--- Texto fuente ---

El legendario editor estadounidense atesora estos artefactos en el dormitorio sobre filas de baldas de cristal transparente, aunque le pese a la actriz María Tucci, su mujer desde 1969.

Gottlieb, una versión más alta (y a sus 87 años, aún admirablemente erguida) de Woody Allen, muestra sus tesoros con la misma mezcla de candidez, ironía judía y estudiada modestia con la que ha escrito “Lector voraz”, sus espléndidas memorias. En ellas cuenta cómo llegó a ser uno de los editores más influyentes del siglo XX. Aquel niño del Bronx cuyos padres obligaban a salir a la calle a tomar aire durante una hora al día y pasaba ese tiempo junto a la puerta de casa, jugando con el yoyo y contando los minutos para volver a su cuarto, a los libros de Henry James y la radio.

---

_Preguntas del material_:
1. Actualiza el tramo del texto sobre Gottlieb que va desde "El legendario editor" hasta "y la radio.", poniendo "trompo" en lugar de "yoyo".
2. Responde con datos del texto sobre Gottlieb:
(a) ¿Desde qué año es María Tucci su mujer?
(b) ¿Cuántos años tiene Gottlieb?
(c) ¿Qué título llevan sus memorias?
3. Indica si cada afirmación concuerda con el texto sobre Gottlieb:
(a) Gottlieb guarda sus artefactos en el salón.
(b) María Tucci es actriz.
(c) De niño, pasaba la hora de aire libre junto a la puerta de casa.
No hace falta consultar los ítems.

--- Fragmentos de datos ---

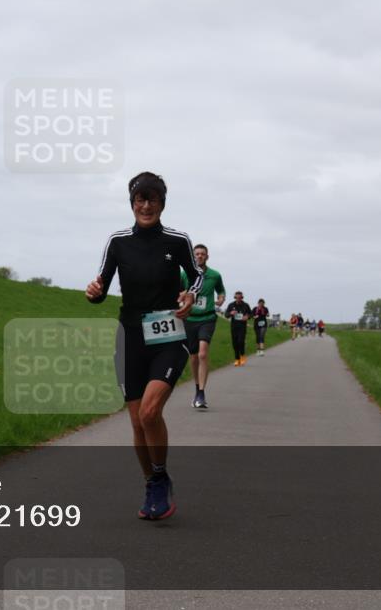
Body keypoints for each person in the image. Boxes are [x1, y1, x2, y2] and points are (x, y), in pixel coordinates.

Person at [85, 172, 201, 520]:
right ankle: (152, 483)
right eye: (140, 199)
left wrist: (190, 295)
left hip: (167, 335)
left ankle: (161, 475)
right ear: (132, 203)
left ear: (162, 204)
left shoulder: (177, 240)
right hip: (130, 337)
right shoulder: (118, 242)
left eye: (152, 199)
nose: (145, 205)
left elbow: (195, 275)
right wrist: (94, 293)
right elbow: (102, 284)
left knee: (151, 411)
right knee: (137, 423)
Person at [181, 244, 225, 409]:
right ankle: (196, 387)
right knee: (193, 357)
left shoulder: (214, 275)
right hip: (189, 319)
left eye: (202, 254)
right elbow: (176, 292)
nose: (199, 256)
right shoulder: (185, 274)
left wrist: (221, 298)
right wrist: (182, 296)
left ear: (207, 257)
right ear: (193, 257)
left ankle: (201, 393)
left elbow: (221, 291)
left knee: (202, 354)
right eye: (197, 254)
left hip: (207, 318)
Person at [224, 292, 252, 366]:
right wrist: (231, 313)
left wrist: (247, 317)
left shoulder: (246, 305)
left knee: (241, 341)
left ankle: (242, 356)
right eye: (237, 298)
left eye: (240, 298)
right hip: (234, 326)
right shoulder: (231, 305)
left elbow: (250, 314)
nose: (238, 299)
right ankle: (237, 359)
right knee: (235, 343)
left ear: (242, 297)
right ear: (235, 297)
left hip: (242, 327)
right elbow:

---

_Respuestas por tarea_:
1.
El legendario editor estadounidense atesora estos artefactos en el dormitorio sobre filas de baldas de cristal transparente, aunque le pese a la actriz María Tucci, su mujer desde 1969.

Gottlieb, una versión más alta (y a sus 87 años, aún admirablemente erguida) de Woody Allen, muestra sus tesoros con la misma mezcla de candidez, ironía judía y estudiada modestia con la que ha escrito “Lector voraz”, sus espléndidas memorias. En ellas cuenta cómo llegó a ser uno de los editores más influyentes del siglo XX. Aquel niño del Bronx cuyos padres obligaban a salir a la calle a tomar aire durante una hora al día y pasaba ese tiempo junto a la puerta de casa, jugando con el trompo y contando los minutos para volver a su cuarto, a los libros de Henry James y la radio.

2.
(a) Desde 1969.
(b) 87 años.
(c) "Lector voraz".

3.
(a) No: "atesora estos artefactos en el dormitorio".
(b) Sí: "la actriz María Tucci".
(c) Sí: "pasaba ese tiempo junto a la puerta de casa".